### Kurzaufgabe 1
Geben Sie aus den Datensätzen alles vom ersten Eintrag bis hinunter zur Zeile mit "order: Orthoptera" einschließlich Zeile für Zeile unverändert wieder.

Gegen 21:15 Uhr war es dann soweit. Die großartigen Könige des Nu Metal betraten die Bühne und machten von Anfang an klar, wer hier die Macht hat. Und vor allem, wer hier im nächsten Jahr schon auf 20 Jahre Musikbusiness zurückblicken kann, ohne den Wagemut und die Kreativität auch nur ansatzweise verloren zu haben.
Die Setlist startete mit einigen Klassiker und ließ vor allem den Moshpit im vorderen Teil von Anfang an richtig brennen. KORN wecken Emotionen und in diesem Fall waren es vor allem die Herzen der Old School Fans, die höher schlugen. "Predictable" machte den Anfang, ging über in "Lies" und dies dann nahtlos über in "No Place to Hide". KORN gab der Masse sofort auf die Zwölf, ohne Umschweife schlugen die Bässe auf uns ein und trümmerten die Meute im Takt mit pervers fetten Drums in die Ekstase. Mein persönliches Old School Highlight war "Good God", der krönende Abschluss und eines der Lieder, die ich in meinem Leben am meisten gehört habe. Beeindruckend, dass Jonathan Davis nicht ein Quentchen an Ausdruck verloren hat über die Jahre. Gemeinsam mit der Masse war die Stimmung bei "Won't you get the fuck out of my face, now...!" schon auf dem Höhepunkt und mir war klar, dass ich am nächsten Tag wohl eher keine Stimme mehr haben werde...

### Gespeicherte Datensätze
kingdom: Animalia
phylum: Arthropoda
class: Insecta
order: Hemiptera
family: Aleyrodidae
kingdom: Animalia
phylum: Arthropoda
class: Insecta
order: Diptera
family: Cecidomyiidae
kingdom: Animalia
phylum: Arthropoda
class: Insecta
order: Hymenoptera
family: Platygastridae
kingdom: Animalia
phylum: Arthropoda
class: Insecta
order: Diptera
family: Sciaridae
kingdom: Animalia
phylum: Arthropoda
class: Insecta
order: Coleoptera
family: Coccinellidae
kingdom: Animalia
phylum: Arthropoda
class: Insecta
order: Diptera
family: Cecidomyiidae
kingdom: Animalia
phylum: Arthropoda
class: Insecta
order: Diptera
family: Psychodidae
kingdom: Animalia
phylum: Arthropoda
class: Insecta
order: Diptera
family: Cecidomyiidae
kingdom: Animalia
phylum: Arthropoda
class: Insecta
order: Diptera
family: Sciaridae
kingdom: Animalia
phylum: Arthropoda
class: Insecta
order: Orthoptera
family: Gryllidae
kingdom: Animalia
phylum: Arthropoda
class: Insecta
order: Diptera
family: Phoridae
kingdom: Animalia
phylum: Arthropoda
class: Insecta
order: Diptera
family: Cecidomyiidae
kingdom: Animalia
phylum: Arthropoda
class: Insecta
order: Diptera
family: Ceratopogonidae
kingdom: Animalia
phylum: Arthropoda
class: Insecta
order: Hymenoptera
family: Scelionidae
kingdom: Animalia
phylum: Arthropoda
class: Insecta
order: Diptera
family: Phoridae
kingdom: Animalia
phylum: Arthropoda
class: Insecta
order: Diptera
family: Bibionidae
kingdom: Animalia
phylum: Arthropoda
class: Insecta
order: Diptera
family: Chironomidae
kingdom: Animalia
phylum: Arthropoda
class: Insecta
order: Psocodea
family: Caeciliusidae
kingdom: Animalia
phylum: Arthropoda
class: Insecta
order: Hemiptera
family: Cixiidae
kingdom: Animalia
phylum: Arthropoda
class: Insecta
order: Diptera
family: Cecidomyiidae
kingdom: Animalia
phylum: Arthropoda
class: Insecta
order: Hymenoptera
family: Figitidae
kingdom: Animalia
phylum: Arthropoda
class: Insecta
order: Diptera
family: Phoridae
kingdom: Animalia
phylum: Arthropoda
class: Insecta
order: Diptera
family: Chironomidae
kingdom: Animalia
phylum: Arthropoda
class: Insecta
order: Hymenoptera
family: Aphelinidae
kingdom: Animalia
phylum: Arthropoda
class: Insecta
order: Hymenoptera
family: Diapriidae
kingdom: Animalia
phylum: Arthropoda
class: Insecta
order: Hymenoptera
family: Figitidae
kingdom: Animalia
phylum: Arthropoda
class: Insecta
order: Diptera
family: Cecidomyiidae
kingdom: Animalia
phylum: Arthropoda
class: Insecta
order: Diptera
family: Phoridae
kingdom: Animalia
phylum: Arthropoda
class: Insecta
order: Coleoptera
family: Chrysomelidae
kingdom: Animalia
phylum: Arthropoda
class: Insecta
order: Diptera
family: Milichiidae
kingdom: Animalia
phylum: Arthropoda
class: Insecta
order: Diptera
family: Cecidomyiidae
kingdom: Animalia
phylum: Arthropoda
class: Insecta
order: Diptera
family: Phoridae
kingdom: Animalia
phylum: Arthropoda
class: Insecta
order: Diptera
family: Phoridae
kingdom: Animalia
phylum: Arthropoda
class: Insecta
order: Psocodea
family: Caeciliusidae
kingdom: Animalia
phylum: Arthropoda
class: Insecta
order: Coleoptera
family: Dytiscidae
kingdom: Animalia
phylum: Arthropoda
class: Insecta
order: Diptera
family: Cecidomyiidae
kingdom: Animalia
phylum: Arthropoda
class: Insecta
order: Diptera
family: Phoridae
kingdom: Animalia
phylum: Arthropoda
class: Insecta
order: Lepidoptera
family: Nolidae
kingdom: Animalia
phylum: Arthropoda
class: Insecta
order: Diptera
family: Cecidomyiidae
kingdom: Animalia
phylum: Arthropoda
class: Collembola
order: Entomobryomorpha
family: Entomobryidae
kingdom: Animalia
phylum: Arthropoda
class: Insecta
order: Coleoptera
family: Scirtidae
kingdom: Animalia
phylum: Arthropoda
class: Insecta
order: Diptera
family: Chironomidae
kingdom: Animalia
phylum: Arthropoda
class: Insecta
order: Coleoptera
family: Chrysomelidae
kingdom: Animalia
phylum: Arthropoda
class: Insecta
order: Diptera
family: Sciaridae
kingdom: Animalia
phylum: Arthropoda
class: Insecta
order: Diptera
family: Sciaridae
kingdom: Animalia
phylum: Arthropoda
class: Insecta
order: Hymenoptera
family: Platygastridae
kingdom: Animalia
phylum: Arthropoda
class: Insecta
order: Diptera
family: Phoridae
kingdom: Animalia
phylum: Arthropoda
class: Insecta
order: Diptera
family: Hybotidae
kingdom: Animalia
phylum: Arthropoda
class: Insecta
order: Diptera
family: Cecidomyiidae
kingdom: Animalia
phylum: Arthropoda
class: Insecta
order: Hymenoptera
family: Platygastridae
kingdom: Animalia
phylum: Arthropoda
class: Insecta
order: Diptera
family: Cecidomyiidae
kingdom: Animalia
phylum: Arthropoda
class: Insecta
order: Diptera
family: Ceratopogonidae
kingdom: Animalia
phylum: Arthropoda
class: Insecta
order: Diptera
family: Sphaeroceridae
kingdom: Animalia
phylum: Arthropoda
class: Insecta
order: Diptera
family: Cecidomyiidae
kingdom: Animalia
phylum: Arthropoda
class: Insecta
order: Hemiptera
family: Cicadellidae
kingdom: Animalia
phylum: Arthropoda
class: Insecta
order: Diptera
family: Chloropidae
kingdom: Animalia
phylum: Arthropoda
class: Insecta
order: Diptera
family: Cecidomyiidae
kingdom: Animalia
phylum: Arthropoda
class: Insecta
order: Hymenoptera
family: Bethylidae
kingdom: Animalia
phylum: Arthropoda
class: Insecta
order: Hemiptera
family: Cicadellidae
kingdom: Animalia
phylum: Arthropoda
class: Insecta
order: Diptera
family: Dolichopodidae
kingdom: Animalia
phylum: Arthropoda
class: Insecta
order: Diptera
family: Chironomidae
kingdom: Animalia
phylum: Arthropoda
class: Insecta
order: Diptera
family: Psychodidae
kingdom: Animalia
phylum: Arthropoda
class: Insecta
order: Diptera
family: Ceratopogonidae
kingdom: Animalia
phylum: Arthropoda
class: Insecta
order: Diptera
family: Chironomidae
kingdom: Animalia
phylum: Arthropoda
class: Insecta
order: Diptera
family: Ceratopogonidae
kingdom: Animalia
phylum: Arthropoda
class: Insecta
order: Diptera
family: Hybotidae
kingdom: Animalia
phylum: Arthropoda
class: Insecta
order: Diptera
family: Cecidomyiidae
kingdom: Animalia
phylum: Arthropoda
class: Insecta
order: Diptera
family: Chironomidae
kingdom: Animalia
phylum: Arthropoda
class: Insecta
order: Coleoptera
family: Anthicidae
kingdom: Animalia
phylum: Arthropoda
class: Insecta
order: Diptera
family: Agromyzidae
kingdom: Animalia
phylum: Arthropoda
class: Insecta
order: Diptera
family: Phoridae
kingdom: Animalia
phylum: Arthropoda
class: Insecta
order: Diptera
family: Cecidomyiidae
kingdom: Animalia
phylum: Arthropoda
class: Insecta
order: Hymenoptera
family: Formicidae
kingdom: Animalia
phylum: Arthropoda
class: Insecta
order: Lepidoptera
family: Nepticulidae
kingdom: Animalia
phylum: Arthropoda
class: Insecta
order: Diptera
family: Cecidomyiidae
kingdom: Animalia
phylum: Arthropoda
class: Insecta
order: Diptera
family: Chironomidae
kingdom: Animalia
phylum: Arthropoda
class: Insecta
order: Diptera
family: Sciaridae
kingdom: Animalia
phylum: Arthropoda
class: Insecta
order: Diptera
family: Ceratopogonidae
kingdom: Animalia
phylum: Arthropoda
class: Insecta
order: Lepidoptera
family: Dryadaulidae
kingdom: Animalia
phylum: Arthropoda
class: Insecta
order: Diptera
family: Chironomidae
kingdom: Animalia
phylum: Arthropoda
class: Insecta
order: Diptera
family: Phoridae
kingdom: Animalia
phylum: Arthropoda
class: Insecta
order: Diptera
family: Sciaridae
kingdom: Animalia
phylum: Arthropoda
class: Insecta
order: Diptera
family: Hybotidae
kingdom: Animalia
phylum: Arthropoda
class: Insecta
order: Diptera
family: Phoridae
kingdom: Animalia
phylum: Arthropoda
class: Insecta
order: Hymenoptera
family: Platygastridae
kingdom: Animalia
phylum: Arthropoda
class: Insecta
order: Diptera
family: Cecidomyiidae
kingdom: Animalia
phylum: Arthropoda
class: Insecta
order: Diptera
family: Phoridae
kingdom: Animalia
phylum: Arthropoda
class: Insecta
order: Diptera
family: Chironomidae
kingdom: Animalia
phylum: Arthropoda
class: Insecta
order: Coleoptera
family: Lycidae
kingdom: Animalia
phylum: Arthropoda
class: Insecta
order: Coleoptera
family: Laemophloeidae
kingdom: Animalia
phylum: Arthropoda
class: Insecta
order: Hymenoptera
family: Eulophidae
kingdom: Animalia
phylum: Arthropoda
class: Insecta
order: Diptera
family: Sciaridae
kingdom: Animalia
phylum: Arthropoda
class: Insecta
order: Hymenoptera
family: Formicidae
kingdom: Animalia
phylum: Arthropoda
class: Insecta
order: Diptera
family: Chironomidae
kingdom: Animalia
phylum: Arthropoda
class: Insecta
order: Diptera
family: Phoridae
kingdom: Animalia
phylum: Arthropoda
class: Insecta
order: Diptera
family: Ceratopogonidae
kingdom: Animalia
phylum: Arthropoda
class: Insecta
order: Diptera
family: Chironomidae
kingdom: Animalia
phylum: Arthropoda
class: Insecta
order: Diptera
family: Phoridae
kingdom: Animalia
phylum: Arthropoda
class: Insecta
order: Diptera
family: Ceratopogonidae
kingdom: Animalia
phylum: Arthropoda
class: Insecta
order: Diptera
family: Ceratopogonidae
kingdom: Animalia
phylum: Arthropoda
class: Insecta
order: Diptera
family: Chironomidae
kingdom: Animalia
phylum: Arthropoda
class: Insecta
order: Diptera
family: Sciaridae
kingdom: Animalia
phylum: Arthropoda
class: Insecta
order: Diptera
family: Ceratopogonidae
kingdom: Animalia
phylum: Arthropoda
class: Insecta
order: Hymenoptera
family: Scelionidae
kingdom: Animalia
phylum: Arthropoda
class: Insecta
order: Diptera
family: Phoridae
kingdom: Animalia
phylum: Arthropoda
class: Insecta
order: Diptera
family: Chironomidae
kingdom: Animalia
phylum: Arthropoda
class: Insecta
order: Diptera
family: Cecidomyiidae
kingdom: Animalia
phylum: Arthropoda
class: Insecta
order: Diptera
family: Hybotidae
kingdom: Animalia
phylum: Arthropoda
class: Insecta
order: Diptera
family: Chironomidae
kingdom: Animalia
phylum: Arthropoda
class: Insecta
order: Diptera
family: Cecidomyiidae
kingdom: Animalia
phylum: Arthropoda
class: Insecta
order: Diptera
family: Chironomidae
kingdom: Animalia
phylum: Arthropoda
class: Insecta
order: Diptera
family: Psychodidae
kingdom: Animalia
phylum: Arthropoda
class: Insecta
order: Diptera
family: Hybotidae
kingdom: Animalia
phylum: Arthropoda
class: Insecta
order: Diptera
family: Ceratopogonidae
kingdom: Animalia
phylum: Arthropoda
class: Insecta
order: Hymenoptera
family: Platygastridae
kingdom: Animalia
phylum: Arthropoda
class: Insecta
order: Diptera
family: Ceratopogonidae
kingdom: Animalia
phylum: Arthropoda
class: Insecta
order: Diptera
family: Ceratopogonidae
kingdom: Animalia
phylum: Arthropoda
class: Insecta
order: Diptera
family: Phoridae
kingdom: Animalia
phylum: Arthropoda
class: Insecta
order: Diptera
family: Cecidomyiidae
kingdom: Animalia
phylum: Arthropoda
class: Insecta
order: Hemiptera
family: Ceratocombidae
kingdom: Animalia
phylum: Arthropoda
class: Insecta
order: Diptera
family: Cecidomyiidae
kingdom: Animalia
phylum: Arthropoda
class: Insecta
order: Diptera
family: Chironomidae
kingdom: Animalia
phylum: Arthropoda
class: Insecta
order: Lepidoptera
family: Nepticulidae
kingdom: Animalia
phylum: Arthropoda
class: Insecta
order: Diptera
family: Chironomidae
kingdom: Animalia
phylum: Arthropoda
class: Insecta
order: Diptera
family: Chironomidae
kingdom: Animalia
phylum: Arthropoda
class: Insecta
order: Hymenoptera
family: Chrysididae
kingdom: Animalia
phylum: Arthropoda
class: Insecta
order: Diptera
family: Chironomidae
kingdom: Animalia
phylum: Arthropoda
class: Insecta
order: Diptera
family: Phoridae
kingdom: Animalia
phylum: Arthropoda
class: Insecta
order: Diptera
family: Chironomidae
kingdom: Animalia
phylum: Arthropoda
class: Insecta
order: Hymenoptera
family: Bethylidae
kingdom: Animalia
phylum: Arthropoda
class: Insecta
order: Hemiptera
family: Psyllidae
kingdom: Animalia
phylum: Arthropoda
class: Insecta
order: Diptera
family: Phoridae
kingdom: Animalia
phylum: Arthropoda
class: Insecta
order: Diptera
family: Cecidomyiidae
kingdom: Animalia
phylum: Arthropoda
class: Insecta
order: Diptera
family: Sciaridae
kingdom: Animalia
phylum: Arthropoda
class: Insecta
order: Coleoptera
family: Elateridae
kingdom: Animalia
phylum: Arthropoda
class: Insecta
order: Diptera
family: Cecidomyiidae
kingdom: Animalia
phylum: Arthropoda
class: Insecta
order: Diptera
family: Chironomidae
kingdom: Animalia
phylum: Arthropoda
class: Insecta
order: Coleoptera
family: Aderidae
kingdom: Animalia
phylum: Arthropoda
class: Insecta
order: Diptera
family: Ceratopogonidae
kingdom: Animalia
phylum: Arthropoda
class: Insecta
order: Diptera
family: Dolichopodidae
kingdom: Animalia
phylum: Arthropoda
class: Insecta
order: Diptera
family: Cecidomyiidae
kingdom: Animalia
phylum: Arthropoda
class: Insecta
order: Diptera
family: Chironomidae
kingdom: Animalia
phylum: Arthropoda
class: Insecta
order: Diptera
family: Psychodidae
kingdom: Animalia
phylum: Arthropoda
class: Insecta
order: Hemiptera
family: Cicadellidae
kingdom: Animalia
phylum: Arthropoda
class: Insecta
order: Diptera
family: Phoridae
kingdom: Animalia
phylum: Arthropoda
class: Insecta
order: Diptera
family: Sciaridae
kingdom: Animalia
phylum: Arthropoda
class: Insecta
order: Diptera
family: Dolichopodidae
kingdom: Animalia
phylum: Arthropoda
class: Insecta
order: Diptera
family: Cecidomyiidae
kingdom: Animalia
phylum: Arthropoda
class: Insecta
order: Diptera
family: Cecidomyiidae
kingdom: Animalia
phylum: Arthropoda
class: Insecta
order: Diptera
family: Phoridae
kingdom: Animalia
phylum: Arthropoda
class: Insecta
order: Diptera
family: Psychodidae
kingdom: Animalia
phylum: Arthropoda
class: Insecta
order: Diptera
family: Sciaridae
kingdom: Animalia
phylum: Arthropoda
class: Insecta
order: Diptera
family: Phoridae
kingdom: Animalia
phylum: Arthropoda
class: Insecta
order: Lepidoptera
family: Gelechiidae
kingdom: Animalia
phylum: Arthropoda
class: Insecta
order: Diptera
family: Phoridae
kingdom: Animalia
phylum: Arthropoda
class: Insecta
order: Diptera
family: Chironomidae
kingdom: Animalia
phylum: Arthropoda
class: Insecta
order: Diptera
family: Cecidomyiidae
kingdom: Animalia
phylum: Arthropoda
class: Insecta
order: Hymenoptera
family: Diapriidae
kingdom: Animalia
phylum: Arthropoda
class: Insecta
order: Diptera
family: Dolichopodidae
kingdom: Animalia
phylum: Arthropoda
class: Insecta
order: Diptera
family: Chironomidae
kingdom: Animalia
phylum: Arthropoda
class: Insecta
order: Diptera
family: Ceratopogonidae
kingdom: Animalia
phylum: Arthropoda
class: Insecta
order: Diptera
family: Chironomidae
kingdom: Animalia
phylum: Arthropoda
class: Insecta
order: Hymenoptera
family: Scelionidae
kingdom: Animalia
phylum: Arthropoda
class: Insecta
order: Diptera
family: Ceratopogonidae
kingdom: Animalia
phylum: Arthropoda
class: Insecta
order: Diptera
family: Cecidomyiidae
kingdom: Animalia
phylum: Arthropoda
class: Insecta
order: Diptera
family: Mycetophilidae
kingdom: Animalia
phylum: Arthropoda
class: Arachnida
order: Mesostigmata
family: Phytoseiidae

### Kurzaufgabe 2
Führen Sie den Konzertbericht über KORN im Anschluss an seinen letzten Satz weiter.

### Endgültige Antwort 1
kingdom: Animalia
phylum: Arthropoda
class: Insecta
order: Hemiptera
family: Aleyrodidae
kingdom: Animalia
phylum: Arthropoda
class: Insecta
order: Diptera
family: Cecidomyiidae
kingdom: Animalia
phylum: Arthropoda
class: Insecta
order: Hymenoptera
family: Platygastridae
kingdom: Animalia
phylum: Arthropoda
class: Insecta
order: Diptera
family: Sciaridae
kingdom: Animalia
phylum: Arthropoda
class: Insecta
order: Coleoptera
family: Coccinellidae
kingdom: Animalia
phylum: Arthropoda
class: Insecta
order: Diptera
family: Cecidomyiidae
kingdom: Animalia
phylum: Arthropoda
class: Insecta
order: Diptera
family: Psychodidae
kingdom: Animalia
phylum: Arthropoda
class: Insecta
order: Diptera
family: Cecidomyiidae
kingdom: Animalia
phylum: Arthropoda
class: Insecta
order: Diptera
family: Sciaridae
kingdom: Animalia
phylum: Arthropoda
class: Insecta
order: Orthoptera

### Endgültige Antwort 2
Der zweiten Teil der gestaffelten Setliste war der "The Path Of Totality" Part. Abgesehen davon, dass es ganz gut war, die Songs des neuen Albums gebündelt zu hören, hatte das natürlich auch technische Hintergründe. "Narcissistic Cannibal" machte den Auftakt und Jonathan Davis hatte es nicht nötig, die Menge zum Mitsingen zu animieren. Egal welches Alter, welches Geschlecht, welcher Style... Songs und Texte wie "Narcissistic Cannibal" berührten alle an diesem Abend. Knallharte Typen breiteten die Arme aus, schrien aus Leibeskräften und aus tiefstem Herzen mit herzzerreißenden Gesichtern die Lyrics mit "Sometimes I hate, the life I made, everything's wrong every time...".
Viele machen sich lustig darüber, dass Jonathan noch immer diese Art von Texten singt. Er würde über die Ängste verletzter Teenager singen und sei in dieser Hinsicht etwas stehen geblieben. Absoluter Müll meiner Meinung nach, wer einmal auf einem KORN Konzert die Menschen beobachtet hat, der wird sehen, dass es ganz sicher keine Teenager sind, die sich hier von Text und Inhalt beeindruckt zeigen.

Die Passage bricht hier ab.